━━ Given data

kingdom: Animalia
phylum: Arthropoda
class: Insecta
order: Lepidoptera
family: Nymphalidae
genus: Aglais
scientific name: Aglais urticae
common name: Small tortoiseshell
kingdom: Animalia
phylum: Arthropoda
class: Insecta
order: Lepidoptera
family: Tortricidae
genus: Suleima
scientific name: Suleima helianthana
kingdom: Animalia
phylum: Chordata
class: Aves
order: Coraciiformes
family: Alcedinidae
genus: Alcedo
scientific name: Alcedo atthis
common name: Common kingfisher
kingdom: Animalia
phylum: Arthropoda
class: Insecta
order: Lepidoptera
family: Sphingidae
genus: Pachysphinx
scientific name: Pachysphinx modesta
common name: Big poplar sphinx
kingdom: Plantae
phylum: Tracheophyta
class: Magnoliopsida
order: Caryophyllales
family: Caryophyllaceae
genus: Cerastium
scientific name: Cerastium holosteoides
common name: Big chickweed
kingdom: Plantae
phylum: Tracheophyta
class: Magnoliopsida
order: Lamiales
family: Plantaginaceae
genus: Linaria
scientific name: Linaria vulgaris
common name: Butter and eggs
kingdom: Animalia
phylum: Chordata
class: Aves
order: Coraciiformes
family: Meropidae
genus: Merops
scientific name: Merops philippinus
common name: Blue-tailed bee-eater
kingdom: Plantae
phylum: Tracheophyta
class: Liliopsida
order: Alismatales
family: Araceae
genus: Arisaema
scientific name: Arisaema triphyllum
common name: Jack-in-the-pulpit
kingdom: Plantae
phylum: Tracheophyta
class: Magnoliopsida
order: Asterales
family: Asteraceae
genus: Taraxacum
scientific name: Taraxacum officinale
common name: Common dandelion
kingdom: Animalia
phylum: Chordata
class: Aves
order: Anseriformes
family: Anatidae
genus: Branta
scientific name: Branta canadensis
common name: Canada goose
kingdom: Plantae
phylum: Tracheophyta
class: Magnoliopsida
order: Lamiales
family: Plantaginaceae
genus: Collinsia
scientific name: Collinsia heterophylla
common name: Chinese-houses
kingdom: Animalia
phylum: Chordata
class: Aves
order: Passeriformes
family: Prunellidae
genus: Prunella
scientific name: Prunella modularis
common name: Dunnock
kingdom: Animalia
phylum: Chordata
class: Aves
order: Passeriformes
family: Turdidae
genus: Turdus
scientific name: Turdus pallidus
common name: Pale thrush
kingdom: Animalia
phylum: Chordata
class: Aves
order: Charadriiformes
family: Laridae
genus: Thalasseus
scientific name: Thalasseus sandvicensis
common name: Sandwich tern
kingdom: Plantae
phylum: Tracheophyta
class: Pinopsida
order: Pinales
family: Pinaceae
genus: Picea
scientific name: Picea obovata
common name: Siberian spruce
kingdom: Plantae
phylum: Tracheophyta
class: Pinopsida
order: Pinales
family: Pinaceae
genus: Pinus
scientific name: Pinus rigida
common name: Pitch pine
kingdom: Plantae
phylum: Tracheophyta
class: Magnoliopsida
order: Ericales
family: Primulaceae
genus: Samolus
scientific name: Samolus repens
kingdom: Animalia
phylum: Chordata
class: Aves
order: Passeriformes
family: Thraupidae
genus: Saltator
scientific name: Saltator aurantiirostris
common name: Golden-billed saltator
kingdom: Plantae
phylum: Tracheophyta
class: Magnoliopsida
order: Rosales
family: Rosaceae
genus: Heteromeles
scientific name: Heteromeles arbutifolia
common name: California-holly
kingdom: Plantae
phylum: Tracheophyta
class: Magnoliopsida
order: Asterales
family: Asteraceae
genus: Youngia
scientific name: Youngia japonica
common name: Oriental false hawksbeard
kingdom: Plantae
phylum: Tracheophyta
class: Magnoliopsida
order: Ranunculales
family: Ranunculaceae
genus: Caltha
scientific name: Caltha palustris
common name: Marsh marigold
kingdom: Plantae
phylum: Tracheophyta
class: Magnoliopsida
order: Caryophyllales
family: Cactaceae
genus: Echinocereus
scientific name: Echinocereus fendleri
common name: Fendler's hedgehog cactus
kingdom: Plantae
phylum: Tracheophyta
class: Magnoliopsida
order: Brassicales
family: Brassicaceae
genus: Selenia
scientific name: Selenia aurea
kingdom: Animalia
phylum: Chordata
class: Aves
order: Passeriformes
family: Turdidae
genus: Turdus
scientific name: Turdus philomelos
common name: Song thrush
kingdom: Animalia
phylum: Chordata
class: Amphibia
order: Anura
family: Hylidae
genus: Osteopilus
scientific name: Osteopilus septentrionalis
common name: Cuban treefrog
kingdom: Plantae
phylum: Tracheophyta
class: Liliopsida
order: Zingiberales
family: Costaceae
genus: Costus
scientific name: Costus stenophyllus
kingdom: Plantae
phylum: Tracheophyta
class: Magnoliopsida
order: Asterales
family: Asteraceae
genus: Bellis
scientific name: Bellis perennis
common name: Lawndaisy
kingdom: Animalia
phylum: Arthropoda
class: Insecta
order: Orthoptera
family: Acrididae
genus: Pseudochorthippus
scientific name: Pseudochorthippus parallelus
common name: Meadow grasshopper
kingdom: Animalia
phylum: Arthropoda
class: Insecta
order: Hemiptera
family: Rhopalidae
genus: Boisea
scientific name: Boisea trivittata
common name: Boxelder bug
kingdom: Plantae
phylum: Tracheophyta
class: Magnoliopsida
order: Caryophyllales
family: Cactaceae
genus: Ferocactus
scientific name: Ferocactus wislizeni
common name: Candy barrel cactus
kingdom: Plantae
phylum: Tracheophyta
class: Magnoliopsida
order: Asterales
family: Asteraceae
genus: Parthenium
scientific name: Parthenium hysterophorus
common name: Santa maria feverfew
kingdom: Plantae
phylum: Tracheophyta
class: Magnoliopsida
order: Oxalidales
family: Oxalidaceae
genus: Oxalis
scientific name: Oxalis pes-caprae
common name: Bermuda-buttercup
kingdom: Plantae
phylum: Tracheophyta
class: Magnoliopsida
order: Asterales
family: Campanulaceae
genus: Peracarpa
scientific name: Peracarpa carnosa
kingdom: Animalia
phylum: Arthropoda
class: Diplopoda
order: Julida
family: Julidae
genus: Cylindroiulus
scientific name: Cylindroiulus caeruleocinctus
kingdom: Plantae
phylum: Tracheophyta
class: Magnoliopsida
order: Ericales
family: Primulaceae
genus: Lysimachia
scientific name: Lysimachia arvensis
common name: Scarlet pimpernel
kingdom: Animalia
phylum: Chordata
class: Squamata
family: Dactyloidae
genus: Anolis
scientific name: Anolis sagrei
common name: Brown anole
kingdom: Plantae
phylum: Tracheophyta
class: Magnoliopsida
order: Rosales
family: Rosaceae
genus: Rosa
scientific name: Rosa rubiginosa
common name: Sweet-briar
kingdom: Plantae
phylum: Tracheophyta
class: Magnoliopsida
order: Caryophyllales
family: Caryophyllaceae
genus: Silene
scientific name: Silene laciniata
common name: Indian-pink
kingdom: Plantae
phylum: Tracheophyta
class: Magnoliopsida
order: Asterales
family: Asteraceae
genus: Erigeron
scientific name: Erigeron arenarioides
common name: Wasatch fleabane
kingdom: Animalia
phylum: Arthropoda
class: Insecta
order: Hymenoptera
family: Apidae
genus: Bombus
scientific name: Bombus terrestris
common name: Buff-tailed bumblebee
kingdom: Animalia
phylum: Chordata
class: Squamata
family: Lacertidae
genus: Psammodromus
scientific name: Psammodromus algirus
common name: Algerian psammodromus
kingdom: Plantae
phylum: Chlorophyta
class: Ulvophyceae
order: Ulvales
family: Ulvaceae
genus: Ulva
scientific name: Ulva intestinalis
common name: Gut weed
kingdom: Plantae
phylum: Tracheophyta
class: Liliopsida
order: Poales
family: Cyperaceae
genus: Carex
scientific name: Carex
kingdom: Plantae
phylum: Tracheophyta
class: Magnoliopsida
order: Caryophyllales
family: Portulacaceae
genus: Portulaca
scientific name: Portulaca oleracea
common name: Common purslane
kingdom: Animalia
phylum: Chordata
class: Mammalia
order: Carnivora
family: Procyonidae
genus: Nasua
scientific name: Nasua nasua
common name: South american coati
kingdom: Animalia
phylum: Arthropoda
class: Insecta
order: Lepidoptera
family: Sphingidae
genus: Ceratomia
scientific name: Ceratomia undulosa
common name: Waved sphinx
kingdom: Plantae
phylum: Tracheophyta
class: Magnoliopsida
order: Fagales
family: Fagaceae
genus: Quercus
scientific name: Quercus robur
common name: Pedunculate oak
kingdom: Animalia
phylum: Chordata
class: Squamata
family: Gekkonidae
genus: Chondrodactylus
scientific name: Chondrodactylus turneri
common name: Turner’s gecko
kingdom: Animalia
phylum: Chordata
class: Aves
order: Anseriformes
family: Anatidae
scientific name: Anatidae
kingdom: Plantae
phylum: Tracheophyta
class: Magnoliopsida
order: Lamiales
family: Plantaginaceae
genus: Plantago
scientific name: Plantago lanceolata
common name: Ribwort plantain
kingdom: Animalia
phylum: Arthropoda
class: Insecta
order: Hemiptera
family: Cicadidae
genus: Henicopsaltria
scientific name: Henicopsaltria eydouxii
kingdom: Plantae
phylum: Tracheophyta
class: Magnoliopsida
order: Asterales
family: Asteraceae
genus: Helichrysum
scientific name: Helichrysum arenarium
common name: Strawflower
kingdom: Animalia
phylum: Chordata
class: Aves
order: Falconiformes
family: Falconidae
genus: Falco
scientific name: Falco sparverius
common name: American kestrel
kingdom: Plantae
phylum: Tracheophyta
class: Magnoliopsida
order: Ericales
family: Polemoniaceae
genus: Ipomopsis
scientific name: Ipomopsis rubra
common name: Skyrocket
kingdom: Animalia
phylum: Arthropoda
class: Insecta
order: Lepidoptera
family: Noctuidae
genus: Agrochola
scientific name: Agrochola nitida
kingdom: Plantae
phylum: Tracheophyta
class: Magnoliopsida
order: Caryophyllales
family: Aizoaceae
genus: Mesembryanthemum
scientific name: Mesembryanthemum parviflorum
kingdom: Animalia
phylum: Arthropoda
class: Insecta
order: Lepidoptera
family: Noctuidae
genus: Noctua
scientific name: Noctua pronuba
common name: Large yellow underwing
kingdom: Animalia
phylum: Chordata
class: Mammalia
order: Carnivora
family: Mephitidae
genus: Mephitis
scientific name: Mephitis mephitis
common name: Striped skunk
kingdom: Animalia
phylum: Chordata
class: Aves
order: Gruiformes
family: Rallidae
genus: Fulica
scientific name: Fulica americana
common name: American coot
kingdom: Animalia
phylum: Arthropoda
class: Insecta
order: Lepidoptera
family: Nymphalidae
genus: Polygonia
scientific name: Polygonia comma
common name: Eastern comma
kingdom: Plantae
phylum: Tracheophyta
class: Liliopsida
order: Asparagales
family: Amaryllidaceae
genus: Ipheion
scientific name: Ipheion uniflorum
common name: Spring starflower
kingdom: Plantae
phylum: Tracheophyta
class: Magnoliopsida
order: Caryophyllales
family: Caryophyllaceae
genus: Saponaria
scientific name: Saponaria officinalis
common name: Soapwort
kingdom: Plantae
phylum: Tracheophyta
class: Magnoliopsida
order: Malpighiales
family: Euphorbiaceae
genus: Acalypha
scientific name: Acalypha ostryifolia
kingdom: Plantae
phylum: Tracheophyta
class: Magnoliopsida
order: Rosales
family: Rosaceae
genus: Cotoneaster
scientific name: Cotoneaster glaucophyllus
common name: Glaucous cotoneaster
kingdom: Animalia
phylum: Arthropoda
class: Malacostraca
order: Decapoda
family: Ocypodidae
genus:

━━━━

== Written problem ==
Repeat the records above verbatim, from the line containing "scientific name: Quercus robur" through the line containing "common name: Spring starflower", both included.

== Complete output ==
scientific name: Quercus robur
common name: Pedunculate oak
kingdom: Animalia
phylum: Chordata
class: Squamata
family: Gekkonidae
genus: Chondrodactylus
scientific name: Chondrodactylus turneri
common name: Turner’s gecko
kingdom: Animalia
phylum: Chordata
class: Aves
order: Anseriformes
family: Anatidae
scientific name: Anatidae
kingdom: Plantae
phylum: Tracheophyta
class: Magnoliopsida
order: Lamiales
family: Plantaginaceae
genus: Plantago
scientific name: Plantago lanceolata
common name: Ribwort plantain
kingdom: Animalia
phylum: Arthropoda
class: Insecta
order: Hemiptera
family: Cicadidae
genus: Henicopsaltria
scientific name: Henicopsaltria eydouxii
kingdom: Plantae
phylum: Tracheophyta
class: Magnoliopsida
order: Asterales
family: Asteraceae
genus: Helichrysum
scientific name: Helichrysum arenarium
common name: Strawflower
kingdom: Animalia
phylum: Chordata
class: Aves
order: Falconiformes
family: Falconidae
genus: Falco
scientific name: Falco sparverius
common name: American kestrel
kingdom: Plantae
phylum: Tracheophyta
class: Magnoliopsida
order: Ericales
family: Polemoniaceae
genus: Ipomopsis
scientific name: Ipomopsis rubra
common name: Skyrocket
kingdom: Animalia
phylum: Arthropoda
class: Insecta
order: Lepidoptera
family: Noctuidae
genus: Agrochola
scientific name: Agrochola nitida
kingdom: Plantae
phylum: Tracheophyta
class: Magnoliopsida
order: Caryophyllales
family: Aizoaceae
genus: Mesembryanthemum
scientific name: Mesembryanthemum parviflorum
kingdom: Animalia
phylum: Arthropoda
class: Insecta
order: Lepidoptera
family: Noctuidae
genus: Noctua
scientific name: Noctua pronuba
common name: Large yellow underwing
kingdom: Animalia
phylum: Chordata
class: Mammalia
order: Carnivora
family: Mephitidae
genus: Mephitis
scientific name: Mephitis mephitis
common name: Striped skunk
kingdom: Animalia
phylum: Chordata
class: Aves
order: Gruiformes
family: Rallidae
genus: Fulica
scientific name: Fulica americana
common name: American coot
kingdom: Animalia
phylum: Arthropoda
class: Insecta
order: Lepidoptera
family: Nymphalidae
genus: Polygonia
scientific name: Polygonia comma
common name: Eastern comma
kingdom: Plantae
phylum: Tracheophyta
class: Liliopsida
order: Asparagales
family: Amaryllidaceae
genus: Ipheion
scientific name: Ipheion uniflorum
common name: Spring starflower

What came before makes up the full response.